DOC: correction to numpy.pad docstring #13149

grlee77 · 2019-03-17T21:08:29Z

When a custom function is provided to numpy.pad, the docstring states that this function should return a rank 1 vector. However, it actually seems that it is required that the rank 1 vector input be modified in-place and it is not necessary to return an array.

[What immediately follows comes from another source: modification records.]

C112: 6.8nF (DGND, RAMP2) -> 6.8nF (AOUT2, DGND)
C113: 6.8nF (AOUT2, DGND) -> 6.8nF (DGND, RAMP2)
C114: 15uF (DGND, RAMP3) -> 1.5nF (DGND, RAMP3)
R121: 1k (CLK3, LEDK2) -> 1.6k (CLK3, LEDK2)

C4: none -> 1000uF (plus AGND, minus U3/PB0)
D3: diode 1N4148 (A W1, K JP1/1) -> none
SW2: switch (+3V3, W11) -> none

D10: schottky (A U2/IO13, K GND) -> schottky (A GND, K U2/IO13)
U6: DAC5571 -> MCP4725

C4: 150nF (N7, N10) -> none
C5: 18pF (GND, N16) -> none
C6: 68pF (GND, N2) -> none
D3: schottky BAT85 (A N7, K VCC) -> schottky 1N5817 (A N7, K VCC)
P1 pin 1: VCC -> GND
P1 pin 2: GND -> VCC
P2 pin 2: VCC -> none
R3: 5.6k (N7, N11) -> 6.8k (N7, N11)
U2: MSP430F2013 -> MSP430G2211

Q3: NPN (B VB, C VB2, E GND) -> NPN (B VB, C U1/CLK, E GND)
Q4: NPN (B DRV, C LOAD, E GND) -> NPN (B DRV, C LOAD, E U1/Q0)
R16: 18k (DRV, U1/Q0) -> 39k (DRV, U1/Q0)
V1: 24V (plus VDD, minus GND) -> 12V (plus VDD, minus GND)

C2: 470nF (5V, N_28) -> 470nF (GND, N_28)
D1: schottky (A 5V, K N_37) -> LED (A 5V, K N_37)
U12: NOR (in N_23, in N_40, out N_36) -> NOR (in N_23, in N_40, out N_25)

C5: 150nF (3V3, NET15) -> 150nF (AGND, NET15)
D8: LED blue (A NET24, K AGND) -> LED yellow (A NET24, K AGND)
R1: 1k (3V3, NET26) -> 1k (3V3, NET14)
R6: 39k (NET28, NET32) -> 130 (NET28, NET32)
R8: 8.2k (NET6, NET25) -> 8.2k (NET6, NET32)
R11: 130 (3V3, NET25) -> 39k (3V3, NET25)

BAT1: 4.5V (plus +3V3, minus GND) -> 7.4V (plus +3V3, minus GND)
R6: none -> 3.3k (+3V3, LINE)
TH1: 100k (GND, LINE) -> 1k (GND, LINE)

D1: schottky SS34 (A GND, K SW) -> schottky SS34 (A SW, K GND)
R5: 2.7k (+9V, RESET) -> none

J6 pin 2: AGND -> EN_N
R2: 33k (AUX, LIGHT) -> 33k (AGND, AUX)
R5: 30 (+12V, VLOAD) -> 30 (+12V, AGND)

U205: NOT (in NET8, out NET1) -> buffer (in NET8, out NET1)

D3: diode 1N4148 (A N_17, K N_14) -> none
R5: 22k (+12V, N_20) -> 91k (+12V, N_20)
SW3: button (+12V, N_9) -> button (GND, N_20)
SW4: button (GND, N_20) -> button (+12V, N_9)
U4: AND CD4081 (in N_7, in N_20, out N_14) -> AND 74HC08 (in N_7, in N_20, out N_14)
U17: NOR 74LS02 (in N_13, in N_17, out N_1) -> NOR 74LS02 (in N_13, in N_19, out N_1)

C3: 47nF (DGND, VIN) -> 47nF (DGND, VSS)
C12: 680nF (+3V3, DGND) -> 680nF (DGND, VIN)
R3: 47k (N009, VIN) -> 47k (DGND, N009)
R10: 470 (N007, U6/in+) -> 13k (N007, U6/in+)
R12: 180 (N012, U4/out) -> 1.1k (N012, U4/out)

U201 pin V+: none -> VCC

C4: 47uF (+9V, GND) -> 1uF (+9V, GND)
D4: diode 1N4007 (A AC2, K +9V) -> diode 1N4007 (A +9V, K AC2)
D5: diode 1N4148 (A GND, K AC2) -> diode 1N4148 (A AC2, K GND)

I also updated a test case to make sure it is consistent with the modified description proposed here.

Two slight modifications to the example from the docstring illustrate this behavior.

1.) Padding fails if a copy of vector is made internally:

def pad_with(vector, pad_width, iaxis, kwargs):
    pad_value = kwargs.get('padder', 10)
    vector = vector.copy()
    vector[:pad_width[0]] = pad_value
    vector[-pad_width[1]:] = pad_value
    return vector
a = np.arange(6)
a = a.reshape((2, 3))
np.pad(a, 2, pad_with)

Out:
array([[0, 0, 0, 0, 0, 0, 0],
[0, 0, 0, 0, 0, 0, 0],
[0, 0, 0, 1, 2, 0, 0],
[0, 0, 3, 4, 5, 0, 0],
[0, 0, 0, 0, 0, 0, 0],
[0, 0, 0, 0, 0, 0, 0]])

2.) Padding works if modification is done in-place, even without any return value:

def pad_with(vector, pad_width, iaxis, kwargs):
    pad_value = kwargs.get('padder', 10)
    vector[:pad_width[0]] = pad_value
    vector[-pad_width[1]:] = pad_value
    return
a = np.arange(6)
a = a.reshape((2, 3))
np.pad(a, 2, pad_with)

Out:
array([[10, 10, 10, 10, 10, 10, 10],
[10, 10, 10, 10, 10, 10, 10],
[10, 10, 0, 1, 2, 10, 10],
[10, 10, 3, 4, 5, 10, 10],
[10, 10, 10, 10, 10, 10, 10],
[10, 10, 10, 10, 10, 10, 10]])

mattip · 2019-03-19T07:44:41Z

LGTM, the docstring check passes so it seems the documentation fix is correct. Is there a reason the design is to modify the vector in-place? Is it more efficient that way? Perhaps the docstring could hint at the motivation for the (in my opinion) non-standard design.

grlee77 · 2019-03-19T16:03:04Z

Is there a reason the design is to modify the vector in-place?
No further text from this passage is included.